At the beginning of April, I set some pretty steep goals. Of course, day one slipped by without anything being accomplished, so it was easy to excuse my lack of effort on day two. I was already behind, so what does it matter?
Even though I had specifically made space to focus on my BIG DREAM goals, I didn’t use the space.
Unused focus space is wasted possibility.
At the beginning of May, I set some more steep goals – even thought I didn’t make all of my goals for April After all, if you don’t aim big then you miss big every time. I started out May about like I had April. Half of the first day was gone before I had finished setting my goals. The difference was my use of the focus space.
Despite having started late, I made the choice to take intentional actions to use the focus space I had available. I got stuff done.
And I woke up on day two even more focused and determined. You have to use the focus space you’re created if you want to fulfill your BIG DREAMS.

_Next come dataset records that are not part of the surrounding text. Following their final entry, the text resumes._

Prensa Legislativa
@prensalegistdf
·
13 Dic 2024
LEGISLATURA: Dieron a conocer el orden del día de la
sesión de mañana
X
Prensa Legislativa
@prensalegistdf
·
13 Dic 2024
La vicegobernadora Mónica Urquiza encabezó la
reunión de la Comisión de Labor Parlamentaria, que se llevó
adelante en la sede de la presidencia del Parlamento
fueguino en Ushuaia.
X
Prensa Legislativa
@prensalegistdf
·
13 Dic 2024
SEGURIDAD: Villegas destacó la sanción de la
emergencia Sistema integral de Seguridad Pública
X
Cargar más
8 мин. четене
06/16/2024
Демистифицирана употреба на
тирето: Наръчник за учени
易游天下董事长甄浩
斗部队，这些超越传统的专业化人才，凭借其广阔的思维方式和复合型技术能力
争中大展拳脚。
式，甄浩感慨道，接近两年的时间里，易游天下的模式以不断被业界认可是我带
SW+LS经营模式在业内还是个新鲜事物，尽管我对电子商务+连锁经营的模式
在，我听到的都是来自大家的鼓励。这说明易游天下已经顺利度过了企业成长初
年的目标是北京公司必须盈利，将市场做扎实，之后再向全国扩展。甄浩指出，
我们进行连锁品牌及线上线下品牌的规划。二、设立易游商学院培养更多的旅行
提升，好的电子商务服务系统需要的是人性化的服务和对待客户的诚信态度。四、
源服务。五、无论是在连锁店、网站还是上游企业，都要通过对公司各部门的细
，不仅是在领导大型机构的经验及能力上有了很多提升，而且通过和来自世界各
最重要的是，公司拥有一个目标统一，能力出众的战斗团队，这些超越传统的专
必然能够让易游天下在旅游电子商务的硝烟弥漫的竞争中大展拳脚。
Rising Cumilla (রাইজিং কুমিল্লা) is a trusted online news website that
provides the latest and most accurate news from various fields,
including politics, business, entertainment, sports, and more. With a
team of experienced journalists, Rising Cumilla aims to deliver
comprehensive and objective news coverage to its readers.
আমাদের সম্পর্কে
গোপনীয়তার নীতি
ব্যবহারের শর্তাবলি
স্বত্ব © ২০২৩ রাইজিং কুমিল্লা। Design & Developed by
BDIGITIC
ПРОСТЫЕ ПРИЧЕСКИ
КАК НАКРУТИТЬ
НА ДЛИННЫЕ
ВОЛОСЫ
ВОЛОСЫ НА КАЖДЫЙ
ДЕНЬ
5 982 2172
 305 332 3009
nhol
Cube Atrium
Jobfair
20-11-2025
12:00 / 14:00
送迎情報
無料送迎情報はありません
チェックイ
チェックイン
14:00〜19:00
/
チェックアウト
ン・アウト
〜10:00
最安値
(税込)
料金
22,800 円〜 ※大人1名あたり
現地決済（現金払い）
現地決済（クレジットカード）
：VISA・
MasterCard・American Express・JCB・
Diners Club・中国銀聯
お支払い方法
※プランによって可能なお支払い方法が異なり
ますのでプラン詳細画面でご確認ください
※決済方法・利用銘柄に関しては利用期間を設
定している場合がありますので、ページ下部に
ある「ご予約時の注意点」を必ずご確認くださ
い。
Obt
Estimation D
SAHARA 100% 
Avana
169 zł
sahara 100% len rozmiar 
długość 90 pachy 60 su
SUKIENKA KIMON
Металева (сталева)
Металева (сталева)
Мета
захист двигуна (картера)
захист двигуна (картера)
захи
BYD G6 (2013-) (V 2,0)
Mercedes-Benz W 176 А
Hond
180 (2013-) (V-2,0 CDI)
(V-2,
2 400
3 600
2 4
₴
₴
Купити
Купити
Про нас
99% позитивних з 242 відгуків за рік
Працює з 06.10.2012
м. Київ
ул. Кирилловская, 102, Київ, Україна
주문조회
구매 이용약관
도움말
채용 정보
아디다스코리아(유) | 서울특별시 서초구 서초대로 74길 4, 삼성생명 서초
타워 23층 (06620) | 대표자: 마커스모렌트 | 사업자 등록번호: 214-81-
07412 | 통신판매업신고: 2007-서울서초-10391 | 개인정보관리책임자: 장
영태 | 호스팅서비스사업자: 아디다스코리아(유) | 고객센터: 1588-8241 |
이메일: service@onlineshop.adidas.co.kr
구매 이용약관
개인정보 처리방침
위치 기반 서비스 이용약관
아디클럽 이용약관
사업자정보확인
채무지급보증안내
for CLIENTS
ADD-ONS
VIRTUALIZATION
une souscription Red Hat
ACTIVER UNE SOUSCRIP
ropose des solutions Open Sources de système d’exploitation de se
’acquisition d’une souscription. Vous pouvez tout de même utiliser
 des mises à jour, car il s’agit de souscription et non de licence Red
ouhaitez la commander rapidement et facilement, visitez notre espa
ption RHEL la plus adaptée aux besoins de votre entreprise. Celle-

The Importance of Directed Focus
Your focus will determine your movement. Out of focus means spinning in sand. Lack of focus means circles. But directed focus gets it done.
In 2005, I hosted the North Alabama Iris and Daylily Society. People were coming to tour our flower gardens – some of which were only an idea in my head. But I signed up, and they were coming. I started in Feburary, as soon as the ground was thawed enough to dig.
Every morning, I invested an hour in the gardens.
Every afternoon, I invested an hour in doing something for (or in) the gardens.
Every evening, I invested an hour in the gardens.
I had my goal. I had a timeline. I made space for getting it done. I put my head down and did what I had to do to make it happen.
Several hundred people ended up enjoying the results of my efforts. The success of reaching that goal still warms my heart and reminds me that when I set the goal, and a timeline, and I make the space to get it done, and then I do it – I get it done.
When you set your BIG DREAM goals and you direct your focus to those goals then you will bring them to life.
Are you ready to direct your focus to your BIG DREAMS?